Three methods of localized, mechanical management of abdominal sepsis following the initial laparotomy, which was performed for purposes of source control, are currently debated within the medical community:
(2) Planned re-laparotomy,
(3) On-demand re-laparotomy
In 2007, van Ruler et al.  published the findings of a randomized, clinical trial comparing on-demand and planned re-laparotomies for patients with severe peritonitis.
During the course of the trial, a total of 232 patients with severe intra-abdominal infections (116 planned and 116 on-demand) were randomized.
In the planned re-laparotomy group, re-laparotomies were performed every 36 to 48 hours following the index laparotomy to inspect, drain, lavage, and perform other necessary abdominal interventions for residual peritonitis or newly established focal infections.
In the on-demand re-laparotomy group, re-laparotomies were only performed on those patients demonstrating clinical deterioration or lack of clinical improvement due to intra-abdominal pathology.
Patients in the on-demand re-laparotomy group failed to demonstrate a statistically significant decrease in the rate of adverse treatment outcomes compared to patients in the planned re-laparotomy group, but these patients did feature a substantial reduction in re-laparotomies, general health care utilization, and overall medical costs.
Antimicrobial therapy also plays an integral role in the management of intra-abdominal infections; indeed, to ensure optimal patient outcome, empiric antibiotic therapy should be initiated as early as possible. The misuse of antibiotic regimens (by administering inappropriate antimicrobial agents, for example), is perhaps the strongest predictor of unfavorable treatment outcome [21–24].
The initial antibiotic therapy for IAIs is usually empiric given that the patient is often critically ill and microbiological data (culture and susceptibility results) can take a minimum of 48 hours to become available.
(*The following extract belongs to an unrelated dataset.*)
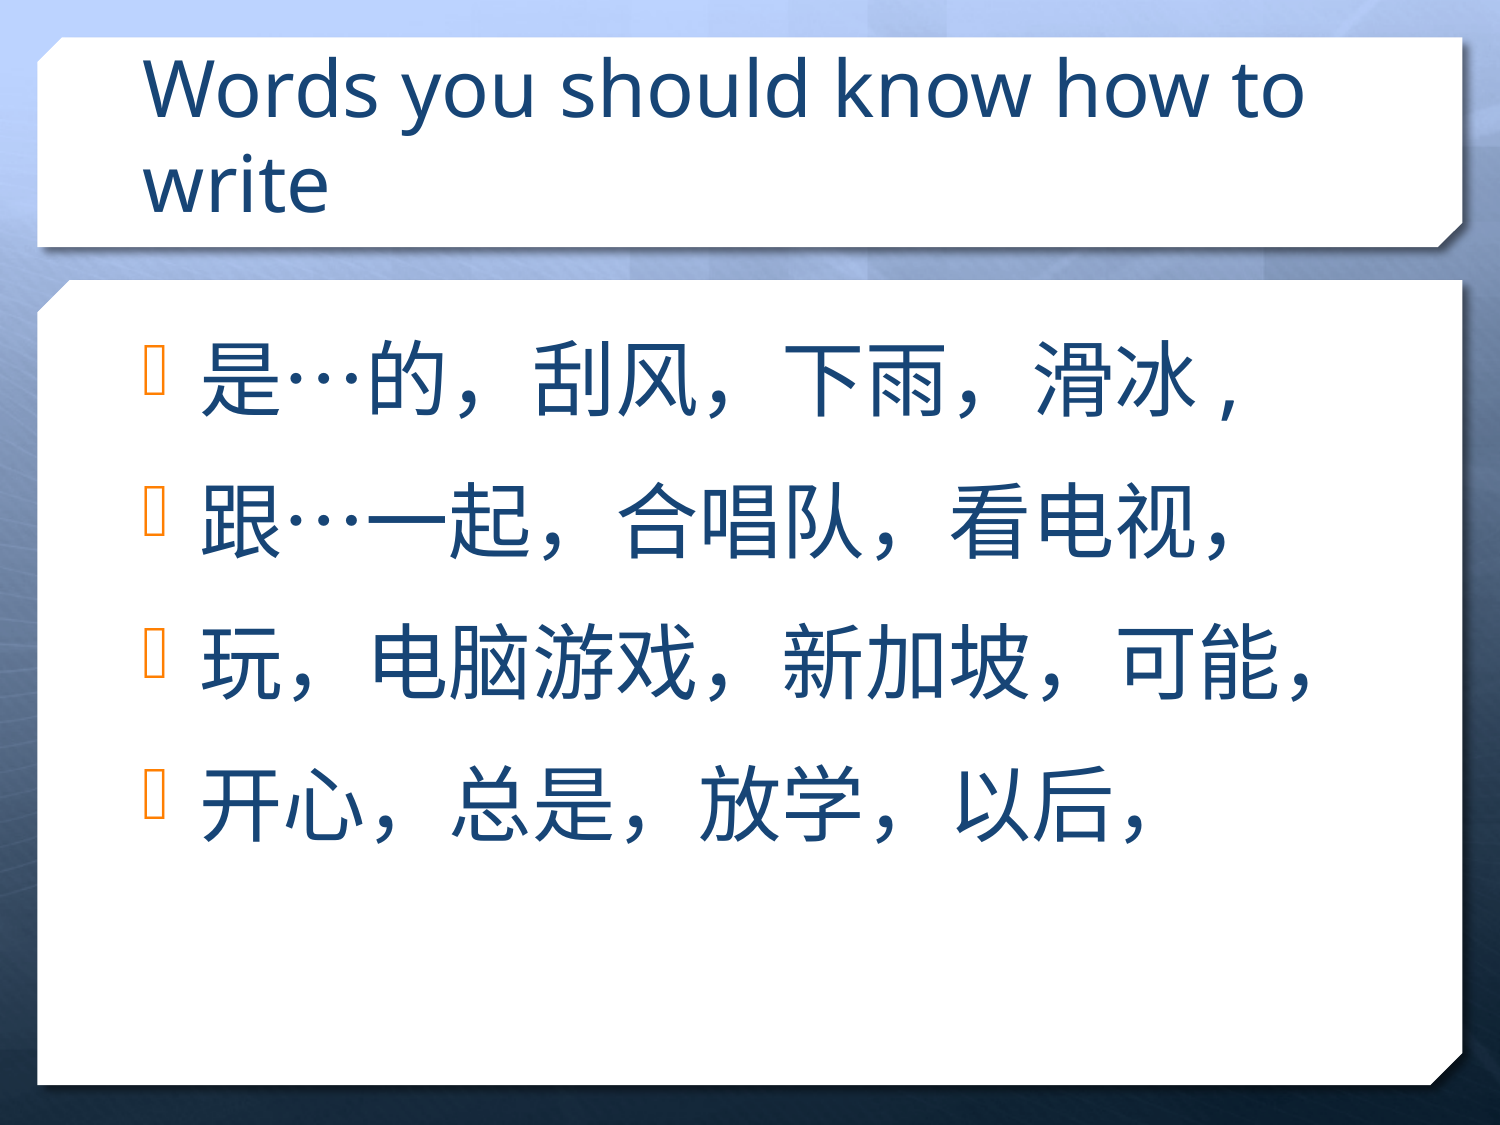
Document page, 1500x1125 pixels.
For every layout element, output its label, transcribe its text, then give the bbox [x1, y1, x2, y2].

title Words you should know how to write [127, 48, 1372, 236]
list 是…的，刮风，下雨，滑冰, 跟…一起，合唱队，看电视， 玩，电脑游戏，新加坡，可能， 开心，总是，放学，以后， [127, 319, 1372, 978]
Empiric antibiotic therapy considers the most frequently isolated germs as well as any local trends of antibiotic resistance.
The major pathogens involved in community-acquired intra-abdominal infections are Enterobacteriaceae and anaerobic microbes (especially B. fragilis).
Bacterial drug resistance has become a very serious problem, particularly given that rates of antimicrobial resistance continue to increase despite a distinct lack of new antimicrobial agents currently in development.
In the last decade, the emergence of multidrug-resistant (MDR) bacteria, such as extended-spectrum beta-lactamase (ESBL)-producing Enterobacteriaceae, Pseudomonas aeruginosa, Acinetobacter baumannii, Vancomycin-resistant Enterococcus, and Methicillin-resistant Staphylococcus aureus, has become a pressing issue in the treatment of intra-abdominal infections.
The increasing emergence of multidrug-resistant bacteria combined with a scant pipeline of new antibiotics to combat these infections (which is particularly disconcerting for infections by gram-negative microorganisms) has been documented in a recent report by the European Antimicrobial Resistance Surveillance System .
In the specific context of intra-abdominal infections, the main resistance problem is posed by ESBL-producing Enterobacteriaceae, which are commonly identified in community-acquired infections.
The recent and rapid spread of carbapenemases in Klebsiella pneumoniae (KPC) has become an important concern when administering antimicrobial therapy in hospitals worldwide. Scrupulous optimization of the use of carbapenems based on indication and exposure is of utmost importance .
Samples obtained from intra-abdominal surgery or interventional drainage procedures should be cultured; these samples should be of sufficient volume (at least 1 mL of fluid or tissue, preferably more) and should be sent to the laboratory for detailed analysis using an appropriate transport system.